__Activity__:
Look through the entries for the string "input" and copy every line where it shows up.

__Extracted material__:
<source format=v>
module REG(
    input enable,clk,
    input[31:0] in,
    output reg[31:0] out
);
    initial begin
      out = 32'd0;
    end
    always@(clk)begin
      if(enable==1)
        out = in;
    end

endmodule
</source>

...

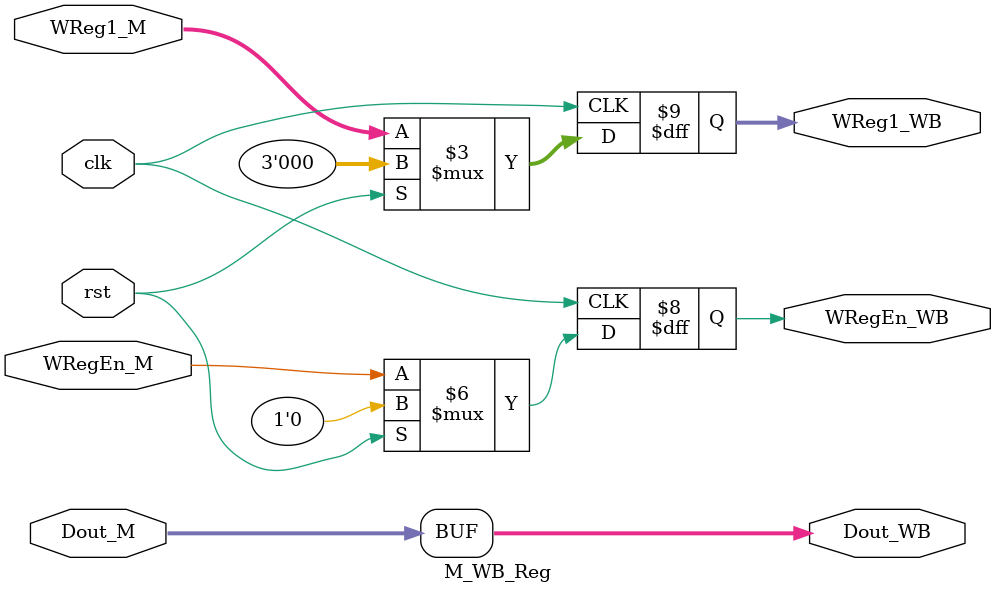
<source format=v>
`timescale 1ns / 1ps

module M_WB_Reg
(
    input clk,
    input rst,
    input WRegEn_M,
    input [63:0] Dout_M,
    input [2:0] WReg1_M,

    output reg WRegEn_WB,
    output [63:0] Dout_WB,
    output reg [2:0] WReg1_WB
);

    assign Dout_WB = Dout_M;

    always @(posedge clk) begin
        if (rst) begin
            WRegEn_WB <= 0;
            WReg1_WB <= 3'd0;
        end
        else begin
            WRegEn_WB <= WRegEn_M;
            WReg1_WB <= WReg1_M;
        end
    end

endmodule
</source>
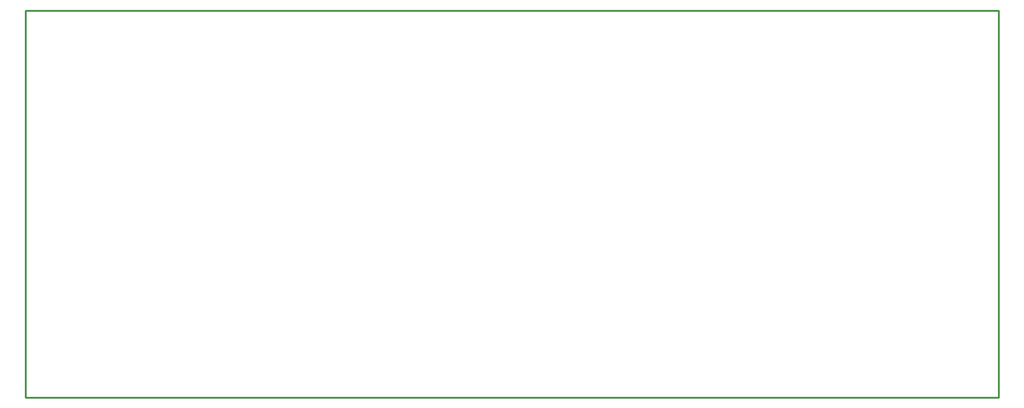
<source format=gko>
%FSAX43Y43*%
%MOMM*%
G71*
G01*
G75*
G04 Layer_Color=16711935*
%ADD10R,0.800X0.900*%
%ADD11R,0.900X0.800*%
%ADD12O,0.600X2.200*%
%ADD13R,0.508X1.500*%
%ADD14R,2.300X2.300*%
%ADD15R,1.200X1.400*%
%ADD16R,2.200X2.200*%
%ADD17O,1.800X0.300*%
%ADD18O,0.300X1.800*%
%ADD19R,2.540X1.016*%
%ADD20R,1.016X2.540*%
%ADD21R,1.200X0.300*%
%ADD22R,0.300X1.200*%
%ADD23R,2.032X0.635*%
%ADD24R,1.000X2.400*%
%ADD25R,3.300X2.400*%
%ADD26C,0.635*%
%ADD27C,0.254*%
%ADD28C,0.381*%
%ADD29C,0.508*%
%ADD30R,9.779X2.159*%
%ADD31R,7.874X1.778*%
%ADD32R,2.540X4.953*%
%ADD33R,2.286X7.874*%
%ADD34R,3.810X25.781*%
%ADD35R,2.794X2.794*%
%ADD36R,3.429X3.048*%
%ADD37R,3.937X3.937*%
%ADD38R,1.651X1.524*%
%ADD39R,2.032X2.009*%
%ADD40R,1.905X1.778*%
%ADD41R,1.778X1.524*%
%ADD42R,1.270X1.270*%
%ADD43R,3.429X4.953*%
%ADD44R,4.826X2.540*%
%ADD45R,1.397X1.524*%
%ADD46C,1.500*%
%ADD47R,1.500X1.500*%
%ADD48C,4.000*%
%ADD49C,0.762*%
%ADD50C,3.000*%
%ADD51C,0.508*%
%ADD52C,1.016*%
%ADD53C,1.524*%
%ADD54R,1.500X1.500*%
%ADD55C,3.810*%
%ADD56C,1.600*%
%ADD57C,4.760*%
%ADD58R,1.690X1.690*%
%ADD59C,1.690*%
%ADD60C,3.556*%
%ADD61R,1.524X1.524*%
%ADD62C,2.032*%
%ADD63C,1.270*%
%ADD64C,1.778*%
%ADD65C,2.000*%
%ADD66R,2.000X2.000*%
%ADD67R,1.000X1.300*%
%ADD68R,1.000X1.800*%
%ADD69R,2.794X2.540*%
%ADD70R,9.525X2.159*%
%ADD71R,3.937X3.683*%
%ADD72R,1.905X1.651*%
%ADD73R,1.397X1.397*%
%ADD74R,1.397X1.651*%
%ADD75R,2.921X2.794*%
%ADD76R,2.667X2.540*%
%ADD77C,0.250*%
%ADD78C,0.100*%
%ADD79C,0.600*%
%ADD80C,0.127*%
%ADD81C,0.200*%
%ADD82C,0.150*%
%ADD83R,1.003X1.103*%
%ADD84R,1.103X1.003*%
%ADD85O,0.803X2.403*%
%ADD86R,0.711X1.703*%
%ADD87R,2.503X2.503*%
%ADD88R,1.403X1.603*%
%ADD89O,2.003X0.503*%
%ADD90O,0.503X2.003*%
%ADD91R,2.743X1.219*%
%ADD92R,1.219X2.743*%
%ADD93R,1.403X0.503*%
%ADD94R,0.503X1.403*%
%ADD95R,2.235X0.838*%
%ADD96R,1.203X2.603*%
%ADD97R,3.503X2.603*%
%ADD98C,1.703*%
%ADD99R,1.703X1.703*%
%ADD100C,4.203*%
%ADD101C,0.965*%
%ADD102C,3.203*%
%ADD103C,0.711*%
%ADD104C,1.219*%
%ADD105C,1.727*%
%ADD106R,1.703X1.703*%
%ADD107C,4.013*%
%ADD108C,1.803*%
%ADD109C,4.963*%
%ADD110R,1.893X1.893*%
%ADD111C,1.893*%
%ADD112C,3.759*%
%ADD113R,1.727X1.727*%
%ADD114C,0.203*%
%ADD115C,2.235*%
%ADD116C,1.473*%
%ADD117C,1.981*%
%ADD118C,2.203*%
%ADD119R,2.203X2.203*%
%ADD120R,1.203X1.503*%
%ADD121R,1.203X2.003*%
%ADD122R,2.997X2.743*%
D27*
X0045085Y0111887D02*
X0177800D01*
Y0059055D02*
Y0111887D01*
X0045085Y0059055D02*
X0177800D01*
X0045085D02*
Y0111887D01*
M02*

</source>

__Written solution__:
    input enable,clk,
    input[31:0] in,
    input clk,
    input rst,
    input WRegEn_M,
    input [63:0] Dout_M,
    input [2:0] WReg1_M,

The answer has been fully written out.